The growing longevity gap makes Social Security less progressive. Social Security is designed to replace a larger share of pre-retirement earnings for lower earners than higher earners. But lower earners receive retirement benefits for fewer years before dying. As the longevity gap between lower and higher earners grows, the share of retirement benefits going to needy households shrinks.


(16,245 posts)
1. This is why talk of raising retirement age is so cruel
Fri Jan 22, 2016, 08:57 AM
Jan 2016

People whose jobs are physical need to retire sooner than someone who has a desk job.
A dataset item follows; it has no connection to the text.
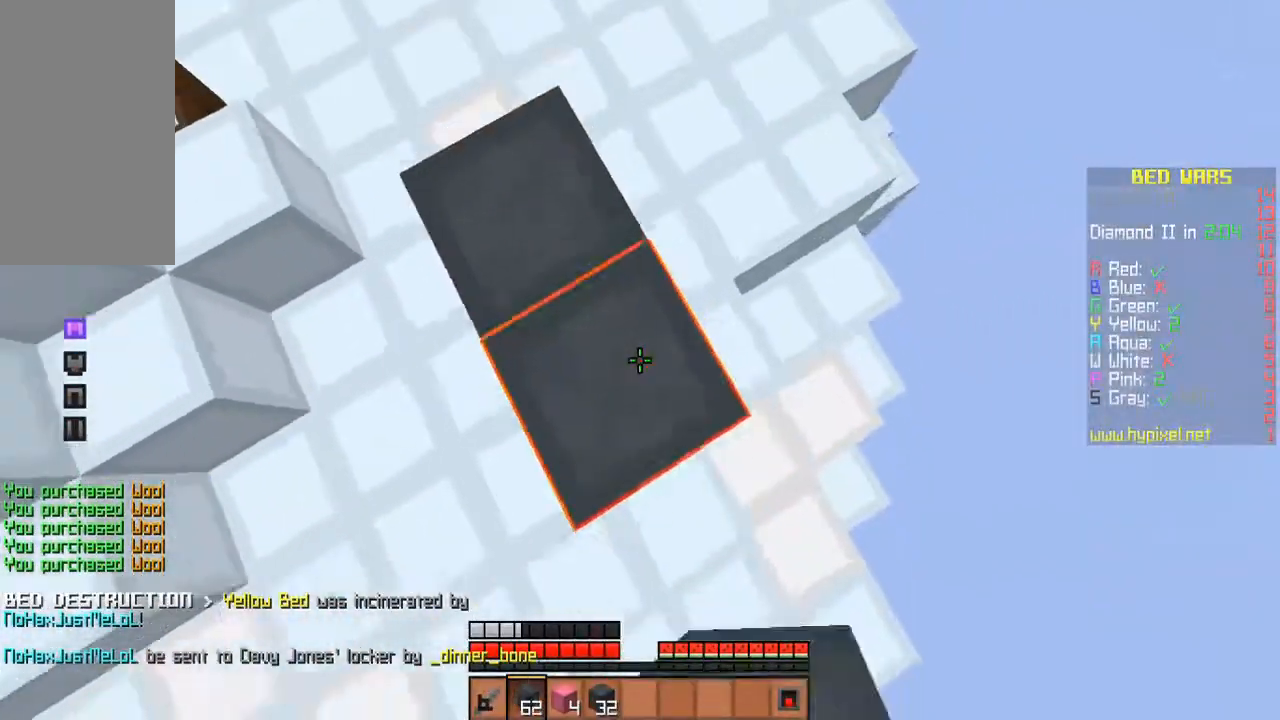
{"keys": ["d", "s", "space"], "mouse": ["right"], "events": [[100, "mouse_right", "up"], [133, "mouse_right", "down"], [167, "d", "down"], [200, "mouse_right", "up"], [333, "mouse_right", "down"], [367, "mouse_right", "up"], [467, "mouse_right", "down"]]}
I also think we need to raise the cap on social security.

Major Nikon

(36,742 posts)
6. Probably not so much if you look at the actuarial statistics
Fri Jan 22, 2016, 09:56 AM
Jan 2016

People who retire early tend to die sooner than those who don't. So raising the retirement age very much could cause people to live longer. For decades, major companies have set retirement ages based on actuarial science with the expectation that people won't live as long and keep costs lower.


(3,795 posts)
3. Exactly. Stress kills. And, life continues to become more and more stressful for most of us.
Fri Jan 22, 2016, 09:46 AM
Jan 2016

Establishment Democrats NEVER talk about this or fight for policies that would help alleviate that stress.


(28,581 posts)
4. Not having to worry about basic food, shelter and medicine would alieviate much of it
Fri Jan 22, 2016, 09:49 AM
Jan 2016

I even know a conservative who thinks a minimum income is a good idea because the money goes right back into the economy. Can you imagine the country we could have if people were able to dream again, to take vacations again, to relax again?


(3,795 posts)
5. We should be able to have that country, and we deserve to have that country.
Fri Jan 22, 2016, 09:53 AM
Jan 2016

We need to reform the Democratic Party so that the American people have ONE political party that will FIGHT to make that possible.

Americans want it. The only reason we can't have it is corruption within the Dem Party where elected Democrats keep shouting "No We Can't" have it.